Content from Code Reviews


Last updated on 2026-06-22 | Edit this page

Overview

Questions

  • How do you add reviews to a PR?
  • How do you address requested changes?

Objectives

  • Become familiar with the code review process on GitHub.

Request a Review


Requesting a review can be done within a PR. Click on a PR, then click on “Reviewers” on the right-hand side. Here you can type in and select reviewers for your PR.

Reviewers menu on a Pull Request - includes the text "Select up to 15 reviewers" and a search bar in which a user can start type a GitHub handle
Callout

No reviewers?

At this point, likely no reviewers will appear. You can only directly request reviews from “Collaborators” on your repository.

Add a Review


To add a review to a PR, navigate to the PR in question and click on “Files changed.”

The Pull Request main page with the "Files Changed" tab (far-right option) circled

Within this page, when you hover over a line of text, a + button will appear to the left.

Small example of what the plus (+) symbol looks like for adding comments to a specific line on a PR

Click on the + button to add a comment to that line.

The pop-up dialog to add a comment on Line 6 - includes a Write and Preview section plus buttons to Cancel, Add single comment, and Start a review

At this point, you can “Cancel”, “Add single comment”, or “Start a review.” If you click “Add single comment”, the comment will be added without rendering a review decision. If you click “Start a review”, this will “start” a review.

Callout

Can you see it yet?

At this point, no one can see your review. It is “Pending” until you finish all of your comments.

Once you have finished adding all of the comments, you will need to press the “Review changes” button.
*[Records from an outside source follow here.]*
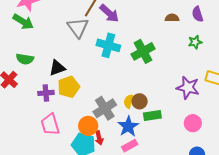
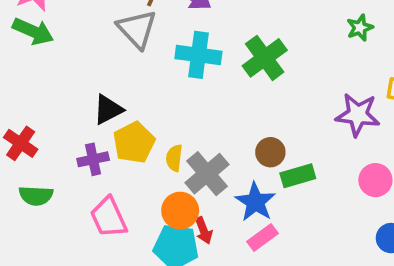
green semicircle: (25, 59) -> (36, 196), moved
yellow semicircle: (128, 101) -> (174, 158), moved

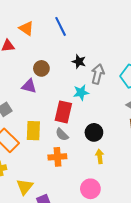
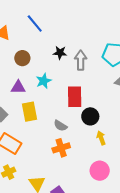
brown circle: (41, 68) -> (22, 58), moved
cyan star: (81, 93) -> (44, 81), moved
red rectangle: (63, 112) -> (75, 97), moved
yellow rectangle: (33, 131) -> (30, 112), moved

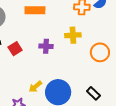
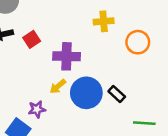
purple cross: (46, 46) -> (67, 56), moved, size x1.5
black rectangle: (93, 93) -> (117, 94), moved

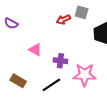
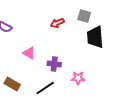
gray square: (82, 12) -> (84, 16), moved
pink star: (85, 75) -> (78, 78), size x0.6

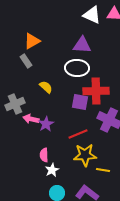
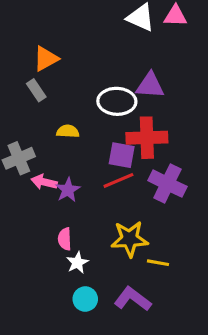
purple triangle: (82, 45) -> (150, 86), moved
yellow semicircle: (46, 87) -> (68, 131), turned -40
red line: (78, 134) -> (118, 180), moved

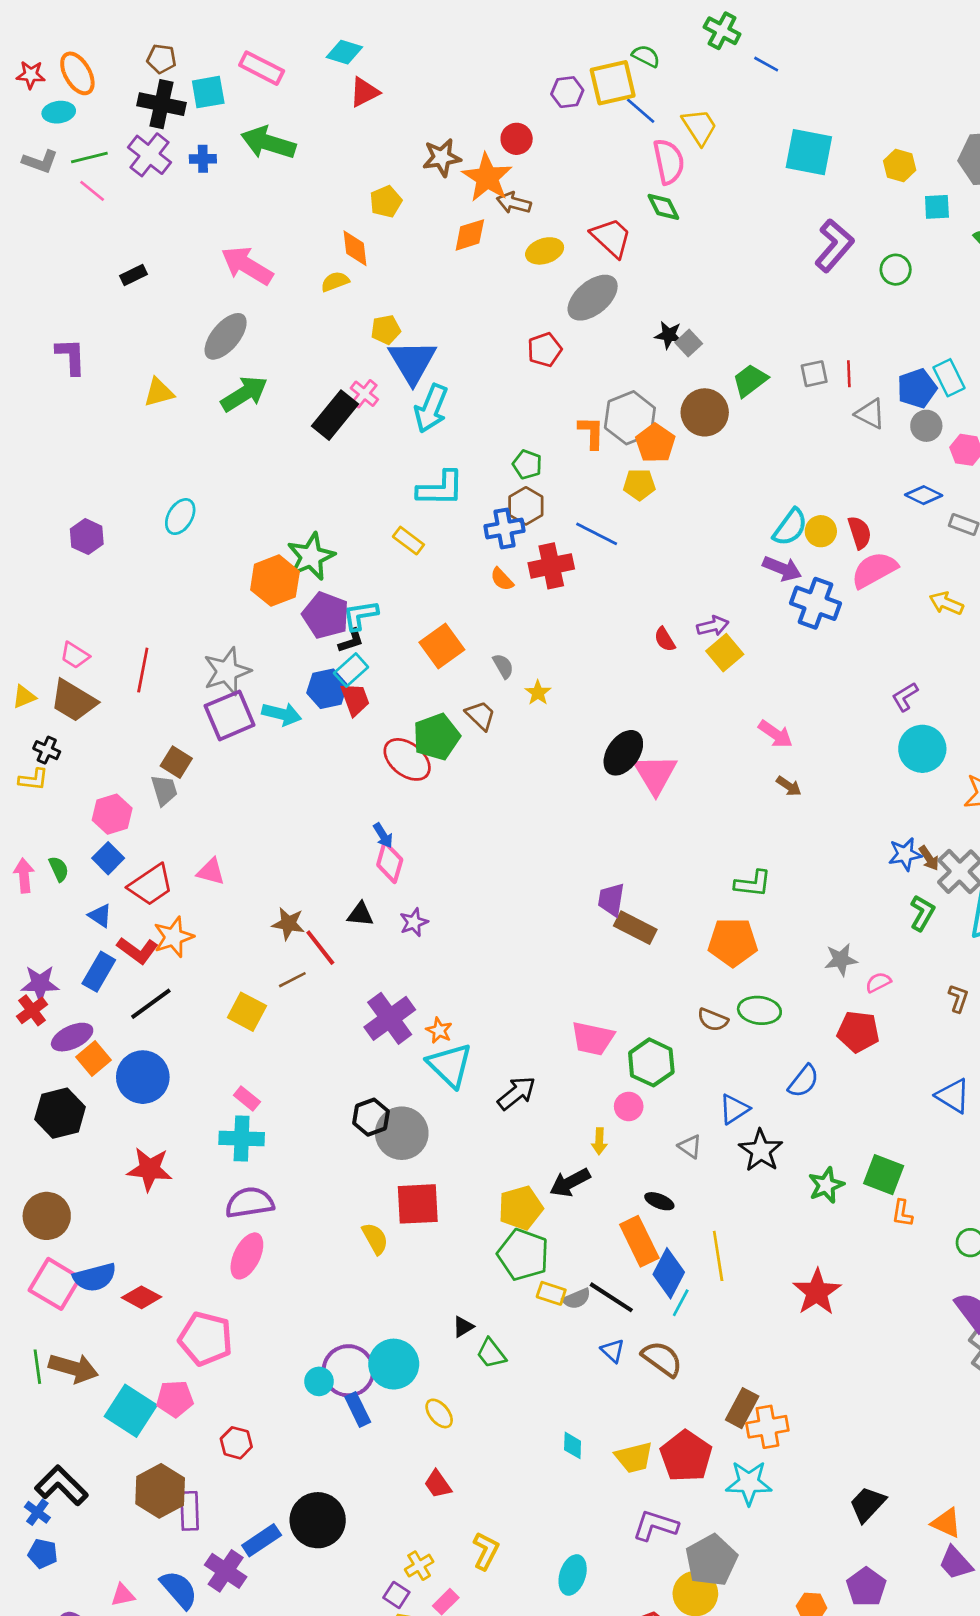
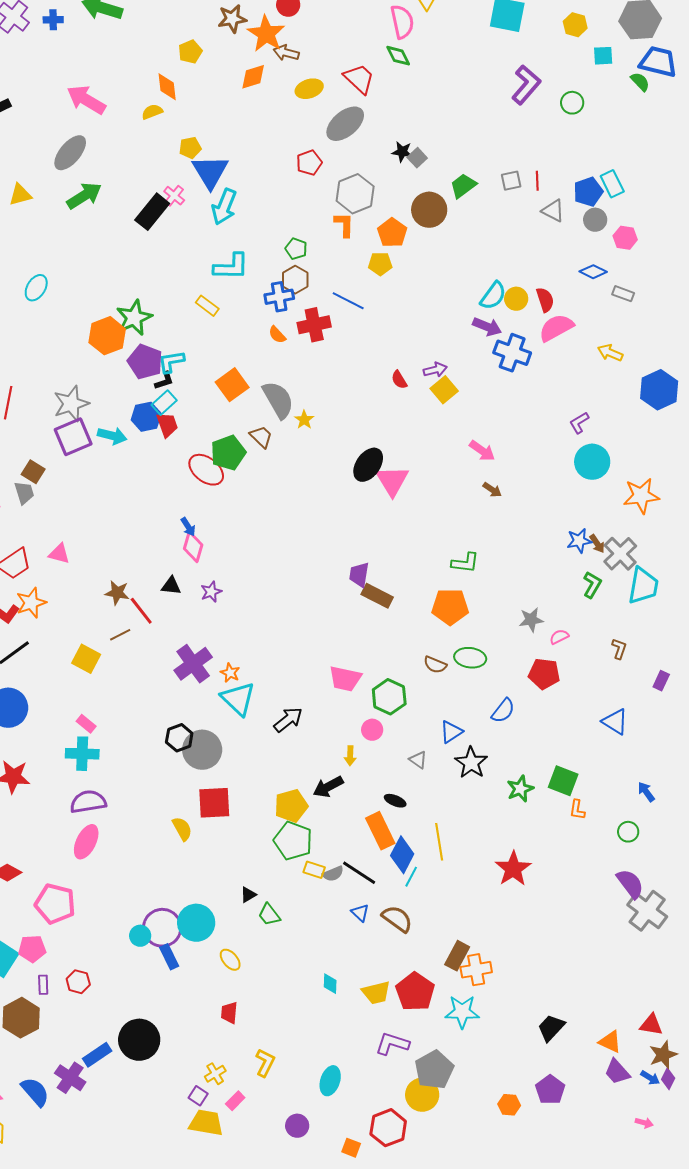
gray hexagon: (630, 418) -> (355, 194), moved
gray semicircle: (503, 666) -> (278, 400), size x2.0
red trapezoid: (438, 1484) -> (229, 1013), turned 40
purple rectangle: (190, 1511) -> (43, 985), moved, size x0.7

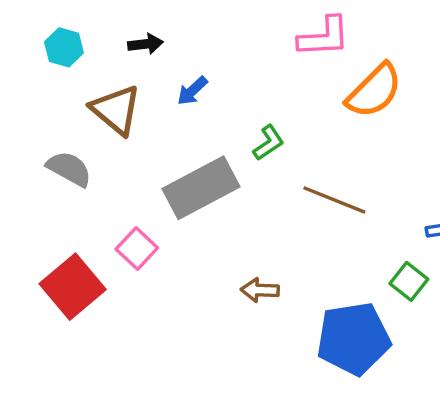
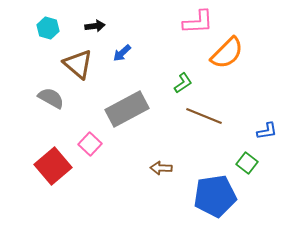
green L-shape: (269, 143) -> (183, 83), moved

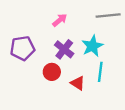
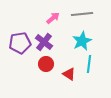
gray line: (108, 16) -> (82, 14), moved
purple cross: (64, 49) -> (44, 42), moved

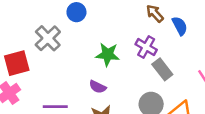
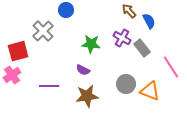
gray rectangle: (162, 69) -> (142, 48), moved

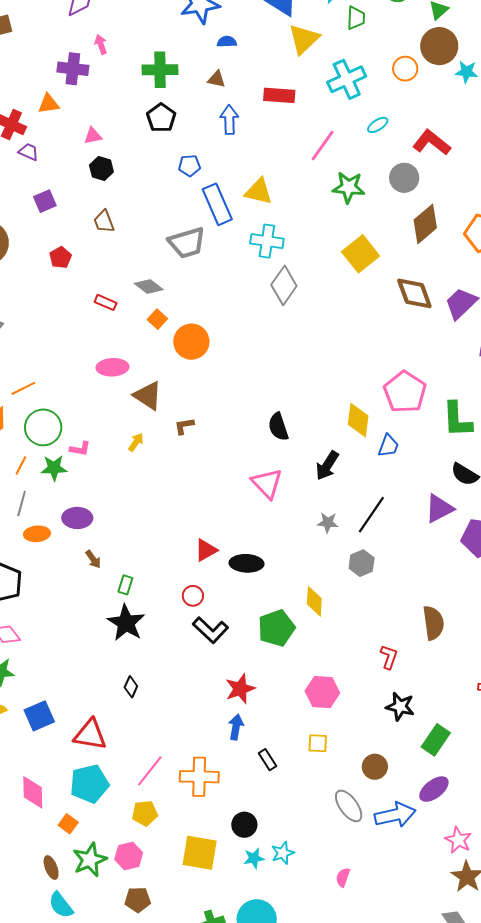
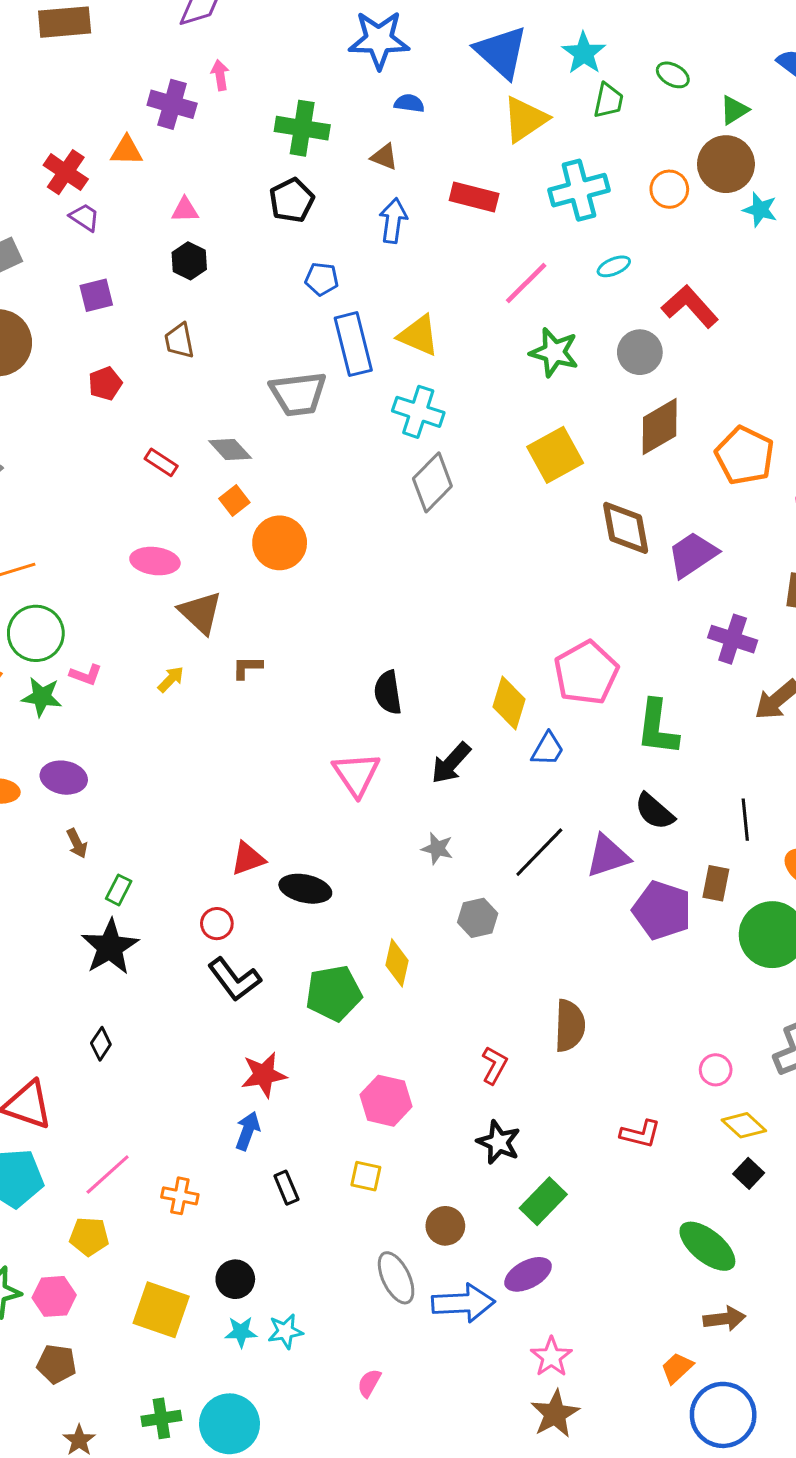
black line: (371, 515) -> (539, 852), moved
orange cross: (199, 777) -> (180, 1196), size x0.6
Files changed page with review button highlighted

You will see three options: “Comment”, “Approve”, or “Request changes.”

Callout

Greyed out options?

Are you following along on your own PR? You might notice that you cannot approve or request changes. This is because you are the author! GitHub doesn’t allow authors to do either of these actions.

Discussion

Review a Teammate’s StarSort Fix

Time to be the maintainer! Partner up with another participant (you’ll need to add each other as collaborators, or work on a shared repo). Navigate to their practice repository, open one of their StarSort PRs, and:

  • Add a couple of line comments using the + button — be kind and specific (suggest, don’t just criticize).
  • Submit the review requesting changes.

Address a Review


Review comments can be viewed in the “Conversation” tab as well as in the “Files changed” tab.

An image displaying the main Pull request page (Conversation), on which the review comments appear lumped together with a preview of each line/comment in its own box
An image displaying the Files changed page, on which the review comments appear on each line on which they were added

Incorporating requested changes can be done via command line or through the GitHub GUI. Once addressed and pushed, you can resolved the different conversations and re-request a review.

Discussion

Fix It

Address the changes your partner requested on your StarSort fix, push the updates, then re-request a review from them.

Callout

GenAI: A reviewer’s assistant

AI review assistants (in GitHub, your IDE, or a chat tool) can do a useful first pass — flag likely bugs, summarize a big diff, or check style — before a human looks. Treat their output as suggestions to verify, not verdicts: they miss intent and can be confidently wrong, and a human still owns the approve/merge decision. For research code, mind data/IP policy before sharing a private diff.

And that’s all, folks! You now know much more about GitHub Pull Requests.

Key Points
  • Code reviews are integrated into GitHub Pull requests.
  • Reviewers can approve, request changes, or simply add comments as part of the review process.
  • Good review comments are kind and specific.
  • GenAI can assist a review, but the human owns the merge decision.